Gopaul stated that government has maintained dialogue with the Guyana Trades Union Congress (GTUC) over the years and expressed disappointment that the organisation has stopped attending meetings and embarked on a campaign with political activists, which it charged, was aimed at destabilising the government.

“The government record of support for the GTUC is seen not only by its involvement by the leaders of the movement in dialogue but by its regular substantial contribution on a yearly basis to the labour movement especially in the area of workers education and for the administration of the GTUC itself.”

He said the last such contribution of $2 million was made in April this year following discussions with the leaders of the GTUC and government.

He contended that government has done a lot to foster harmony between government and labour despite the fact that the labour movement itself is divided and compromised.
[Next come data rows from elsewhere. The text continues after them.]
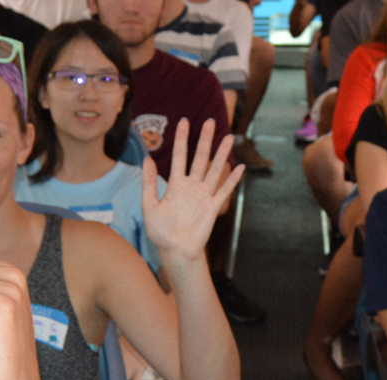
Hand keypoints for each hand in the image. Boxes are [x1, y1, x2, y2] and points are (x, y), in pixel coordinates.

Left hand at [142, 118, 245, 262]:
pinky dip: (233, 180)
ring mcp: (203, 195)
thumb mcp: (149, 206)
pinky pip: (224, 190)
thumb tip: (147, 159)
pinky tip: (239, 168)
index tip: (184, 121)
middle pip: (200, 157)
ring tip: (228, 137)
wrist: (176, 251)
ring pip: (214, 169)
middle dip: (204, 139)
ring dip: (221, 154)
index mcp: (175, 184)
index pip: (179, 156)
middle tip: (210, 121)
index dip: (181, 139)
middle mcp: (191, 186)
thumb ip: (149, 183)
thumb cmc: (160, 231)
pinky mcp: (213, 207)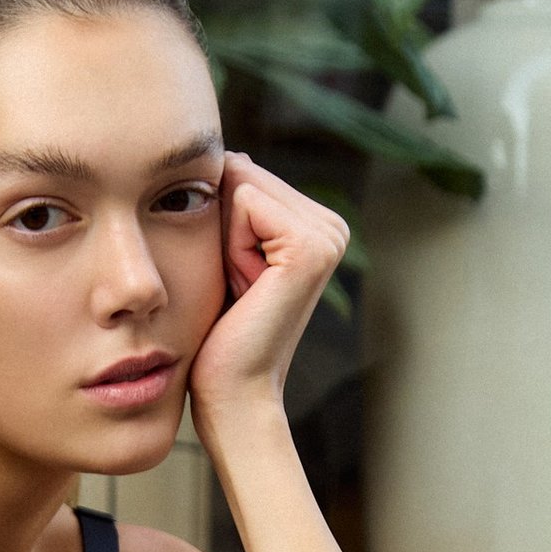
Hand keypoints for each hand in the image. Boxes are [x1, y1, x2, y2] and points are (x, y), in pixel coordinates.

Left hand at [187, 151, 349, 444]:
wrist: (232, 395)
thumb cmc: (218, 336)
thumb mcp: (223, 257)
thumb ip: (231, 207)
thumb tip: (223, 156)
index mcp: (315, 225)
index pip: (242, 173)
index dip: (219, 222)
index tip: (233, 278)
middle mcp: (331, 225)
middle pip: (242, 172)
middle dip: (221, 225)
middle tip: (236, 286)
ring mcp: (328, 234)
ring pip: (242, 183)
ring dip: (224, 238)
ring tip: (241, 288)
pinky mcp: (311, 247)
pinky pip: (245, 201)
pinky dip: (229, 244)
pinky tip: (245, 287)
Gopaul stated that the labour movement had a constant input on the fixing of wages in many sectors such as shops, liquor premises and service station employees.

He recalled that government officials, including President Jagdeo, would meet with the leaders of the labour movement on a frequent basis to discuss issues of concern to them.

He noted that a bilateral sub-committee, comprising Head of the Presidential Secretariat Dr Roger Luncheon and himself for government, and GTUC’s general secretary Lincoln Lewis and president Carvil Duncan for labour, has been meeting at least twice weekly with success on crafting a way forward to the benefit of the labour movement, government and the people of Guyana.

Escalating crime

On allegations of extra-judicial killings, Gopaul disputed this stating that the Guyana Police Force has to cope with an escalating crime situation where criminals are armed with sophisticated weaponry, some of whom are hardened convicts deported from the United States.

“The government of Guyana would never support an abuse of power on the part of its security forces over the civilian population. We believe and uphold the rule of law and the freedom of the citizen as well as all the fundamental rights guaranteed to the individual, both under the Constitution and those governed under international covenants. We wish to reassure ORIT of our abiding faith and support for these internationally recognised tenets governing fundamental human and trade union rights,” he declared.

Gopaul noted that persons are being encouraged by political activists and television talk show hosts and this situation has led to the near disintegration of law and order in certain parts of Guyana.

He pointed out that eight police officers have been targeted and killed over the last few months in the country.

He argued that on the vast majority of occasions criminals and law-breakers have been apprehended with the minimum of force.

“Whenever killings occurred, these took place after the police were forced to defend themselves. In all cases where unnatural deaths occur, an inquest has to be conducted and this has to be ordered by an independent agency outside of the government,” Gopaul stated.

ORIT’s general secretary had said his organisation would be taking up the issues with international institutions for them to urgently come up with proposals for solutions.

Anderson said one of the major concerns was the breakdown of dialogue between government and the opposition and civic organisations like the GTUC.

He had stated that the image prevailed of a deterioration of the economic, political and social situation in the country and the increased violence by what he described as paramilitary forces acting with impunity has led to this and the government seemed unconcerned.

Anderson said he would be sensitising the Organisation of the American States, the Inter-American Development Bank, the World Bank, and the International Monetary Fund about the situation in Guyana.

The ORIT fact-finding mission was facilitated by the GTUC.